**Source passage**
Repaving
the Arab Street
by
Abdou
Filali-Ansary
For American news organizations, the Arab
Awakening of 2011 was glorious to behold and to cover. Democracy appeared
triumphant and evil dictators (albeit supported or at least tolerated by the
U.S. government) were on the run. The pictures and reporting reflected the
exhilaration of revolution.
This was the ultimate political feel-good
story, and journalists rushed to relay dramatic words and images to their
audiences. Most journalists are good at this. When millions are in the
streets, the story tells itself, and there seems to be little need to
complicate the telling with nuance or background material.
But as with much else in the Arab world,
religious faith was a significant, if initially underreported, part of the
story. Islam is an important part of the lives of most Arabs, and events as
transformative as the uprisings of 2011 include a religious dimension that
needs to be covered thoroughly and thoughtfully.
No one has ever accused the American
public of knowing much about international affairs, so when an international
story does capture the country’s attention, comprehensive coverage is
especially important because news consumers have so little background
knowledge. In such instances, the connection between news reporting and
public opinion is exceptionally close, and policymakers take note of the
public attitudes that emerge from this relationship.
The knowledge vacuum extends to religion
in general, and Islam in particular. According to survey data, less than one
percent of the American population is Muslim, and for much of the rest of
the remaining 99 percent, “Islam” is associated primarily with the 9/11
attacks and other terrorist acts.
Early in the coverage of the Arab
uprisings, warnings about “Islamists” began appearing. Writing about Tunisia
in a January 18 commentary piece for the Washington Times,
conservative Arabist Daniel Pipes wondered if “moderate forces have
the cohesion and vision to deflect an Islamist surge.”
An article with a Tunis dateline that
appeared in the San Jose Mercury News on January 20 noted that
long-banned “Tunisians espousing political Islam” were now “seeking a place
in government—raising fears that Islamic radicalism might take root in
Tunisia, long seen by the West as a bulwark against terrorism.” On February
13, an editorial about the future of the Arab world in the Augusta
(Georgia) Chronicle worried about “Al-Qaeda and other Islamist groups.”
Note the connection being made, at least
implicitly, between those “espousing political Islam” and “radicalism” and
“terrorism,” and more explicitly in highlighting Al-Qaeda as an “Islamist
group.” During the early weeks of the uprisings, “Islamist” became a
shorthand reference, often used as a counterpoint to more “democratic”

**Work instruction**
Decide whether each statement agrees with the passage on press coverage of the Arab uprisings, answering yes or no and quoting the deciding words. (a) Survey data put the Muslim share of the American population at under one percent. (b) The San Jose Mercury News article with a Tunis dateline ran on February 13. (c) Daniel Pipes wrote about Tunisia in a piece for the Washington Times.

**Records**
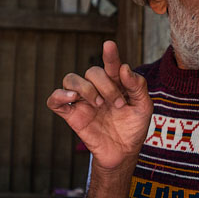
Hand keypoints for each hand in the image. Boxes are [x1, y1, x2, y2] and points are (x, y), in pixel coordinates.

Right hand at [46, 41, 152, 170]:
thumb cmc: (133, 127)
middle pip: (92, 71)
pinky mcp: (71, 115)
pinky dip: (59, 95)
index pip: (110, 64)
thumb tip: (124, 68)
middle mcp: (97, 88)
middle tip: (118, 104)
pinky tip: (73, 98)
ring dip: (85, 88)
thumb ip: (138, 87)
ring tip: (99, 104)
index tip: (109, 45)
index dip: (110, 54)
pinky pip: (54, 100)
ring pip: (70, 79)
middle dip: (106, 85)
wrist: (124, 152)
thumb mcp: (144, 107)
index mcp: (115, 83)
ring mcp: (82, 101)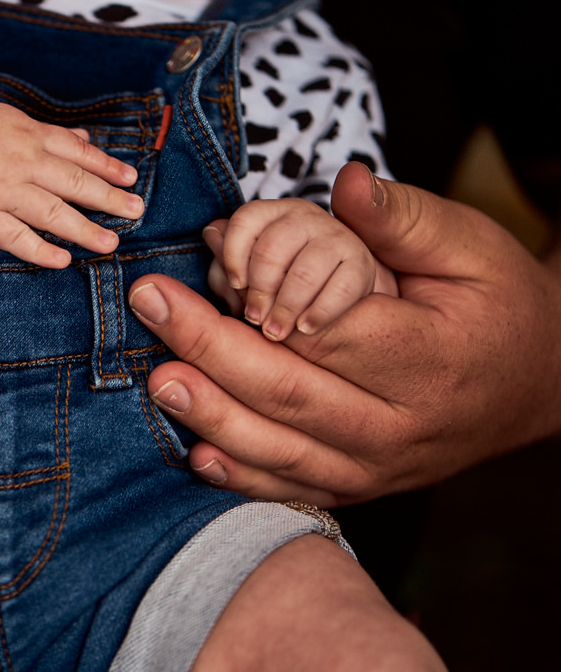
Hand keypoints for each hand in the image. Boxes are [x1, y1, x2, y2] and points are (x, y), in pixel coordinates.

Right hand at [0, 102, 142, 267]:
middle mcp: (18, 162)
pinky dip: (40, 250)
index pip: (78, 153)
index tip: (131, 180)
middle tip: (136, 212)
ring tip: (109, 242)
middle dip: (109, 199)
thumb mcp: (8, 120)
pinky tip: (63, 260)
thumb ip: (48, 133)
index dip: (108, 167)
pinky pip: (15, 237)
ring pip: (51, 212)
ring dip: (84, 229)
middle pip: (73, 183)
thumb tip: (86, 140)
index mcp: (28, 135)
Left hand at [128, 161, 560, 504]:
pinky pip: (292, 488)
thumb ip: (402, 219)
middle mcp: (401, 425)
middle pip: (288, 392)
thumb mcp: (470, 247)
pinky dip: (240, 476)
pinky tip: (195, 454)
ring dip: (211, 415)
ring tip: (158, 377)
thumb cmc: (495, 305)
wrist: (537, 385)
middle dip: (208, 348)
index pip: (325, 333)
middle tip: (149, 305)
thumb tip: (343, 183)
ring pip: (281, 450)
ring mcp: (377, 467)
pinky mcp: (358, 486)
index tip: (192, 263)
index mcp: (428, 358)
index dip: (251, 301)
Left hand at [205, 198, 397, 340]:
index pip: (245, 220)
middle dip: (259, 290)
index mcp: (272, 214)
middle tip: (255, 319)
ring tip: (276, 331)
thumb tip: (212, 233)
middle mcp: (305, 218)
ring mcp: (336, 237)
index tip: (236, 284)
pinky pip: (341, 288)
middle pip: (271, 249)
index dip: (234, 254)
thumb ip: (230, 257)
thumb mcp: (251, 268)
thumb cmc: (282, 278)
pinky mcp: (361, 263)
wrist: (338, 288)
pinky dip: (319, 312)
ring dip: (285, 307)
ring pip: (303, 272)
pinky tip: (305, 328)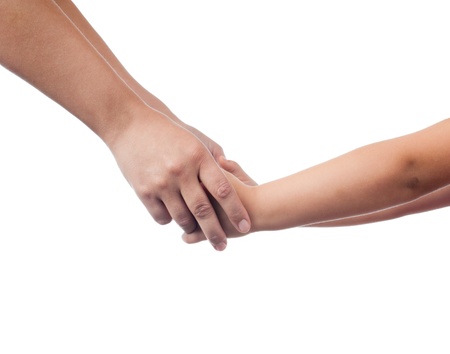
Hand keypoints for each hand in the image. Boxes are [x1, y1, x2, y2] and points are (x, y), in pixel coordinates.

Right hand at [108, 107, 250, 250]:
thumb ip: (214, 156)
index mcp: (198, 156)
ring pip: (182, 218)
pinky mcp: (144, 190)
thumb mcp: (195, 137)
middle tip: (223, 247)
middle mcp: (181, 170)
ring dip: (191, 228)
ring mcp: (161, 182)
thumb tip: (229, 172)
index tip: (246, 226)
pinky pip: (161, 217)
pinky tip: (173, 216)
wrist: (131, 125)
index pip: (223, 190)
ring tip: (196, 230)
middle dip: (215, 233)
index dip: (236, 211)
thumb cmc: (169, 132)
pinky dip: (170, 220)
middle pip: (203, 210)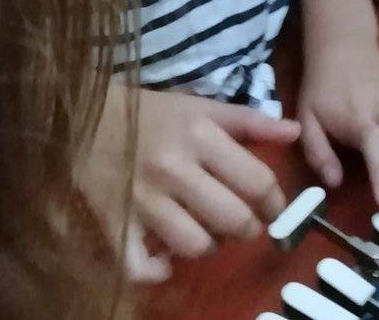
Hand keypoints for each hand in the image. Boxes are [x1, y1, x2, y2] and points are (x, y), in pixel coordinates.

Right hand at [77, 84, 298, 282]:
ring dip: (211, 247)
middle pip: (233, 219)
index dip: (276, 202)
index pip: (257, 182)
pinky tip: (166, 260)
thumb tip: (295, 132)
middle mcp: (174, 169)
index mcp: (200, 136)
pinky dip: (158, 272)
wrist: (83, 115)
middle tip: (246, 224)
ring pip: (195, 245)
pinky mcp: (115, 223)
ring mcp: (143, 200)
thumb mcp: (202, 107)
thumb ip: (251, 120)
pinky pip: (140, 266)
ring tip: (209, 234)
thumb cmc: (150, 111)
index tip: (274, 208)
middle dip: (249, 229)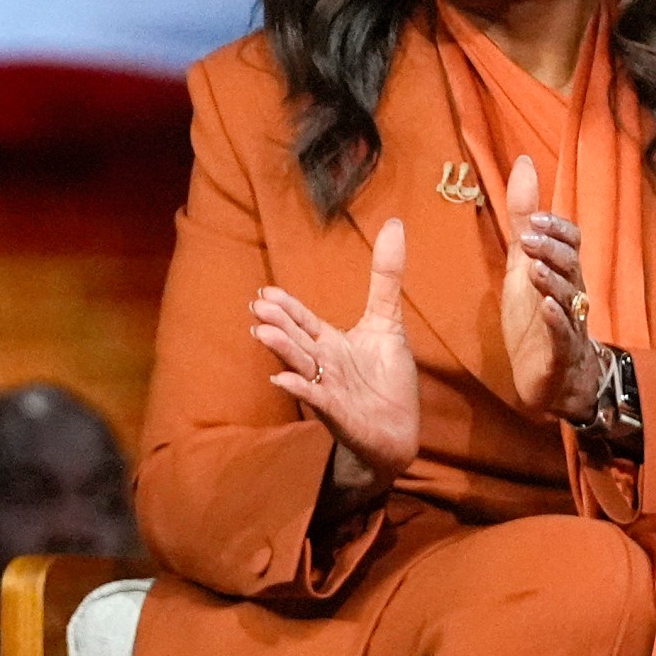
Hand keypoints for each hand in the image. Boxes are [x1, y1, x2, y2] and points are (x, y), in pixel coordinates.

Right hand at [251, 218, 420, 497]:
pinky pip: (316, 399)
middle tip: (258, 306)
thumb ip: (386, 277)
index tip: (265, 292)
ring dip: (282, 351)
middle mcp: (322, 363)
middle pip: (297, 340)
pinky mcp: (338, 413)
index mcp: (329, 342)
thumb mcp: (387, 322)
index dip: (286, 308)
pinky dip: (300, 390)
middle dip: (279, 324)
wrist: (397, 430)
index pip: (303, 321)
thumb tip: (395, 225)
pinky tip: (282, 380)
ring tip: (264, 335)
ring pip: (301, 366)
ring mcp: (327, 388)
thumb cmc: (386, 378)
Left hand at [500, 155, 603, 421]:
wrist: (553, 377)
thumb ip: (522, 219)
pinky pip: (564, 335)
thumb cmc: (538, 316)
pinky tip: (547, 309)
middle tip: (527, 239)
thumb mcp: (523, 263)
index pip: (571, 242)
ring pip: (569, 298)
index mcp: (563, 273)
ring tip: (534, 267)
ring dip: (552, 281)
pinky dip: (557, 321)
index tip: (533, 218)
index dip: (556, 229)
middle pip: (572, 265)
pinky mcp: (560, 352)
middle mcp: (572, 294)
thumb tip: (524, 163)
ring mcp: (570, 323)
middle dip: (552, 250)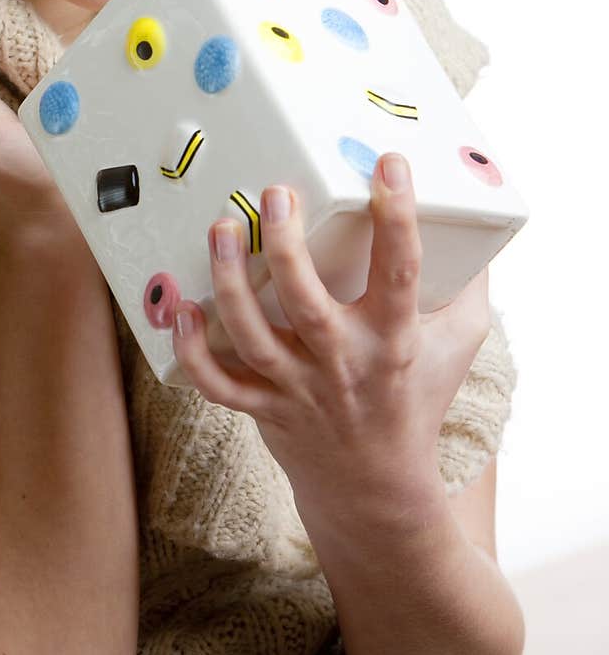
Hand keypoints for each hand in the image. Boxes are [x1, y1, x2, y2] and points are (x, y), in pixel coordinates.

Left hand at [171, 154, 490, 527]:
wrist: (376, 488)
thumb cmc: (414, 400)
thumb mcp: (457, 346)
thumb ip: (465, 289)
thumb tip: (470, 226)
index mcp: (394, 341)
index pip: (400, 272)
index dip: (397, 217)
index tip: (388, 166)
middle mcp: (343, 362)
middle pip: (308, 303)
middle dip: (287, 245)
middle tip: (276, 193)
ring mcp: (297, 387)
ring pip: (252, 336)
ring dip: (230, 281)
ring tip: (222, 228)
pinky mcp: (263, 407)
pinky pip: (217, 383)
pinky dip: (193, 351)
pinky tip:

**Exercise result**
(a) Yes: "According to survey data, less than one percent of the American population is Muslim"
(b) No: "An article with a Tunis dateline that appeared in the San Jose Mercury News on January 20"
(c) Yes: "Writing about Tunisia in a January 18 commentary piece for the Washington Times, conservative Arabist Daniel Pipes wondered"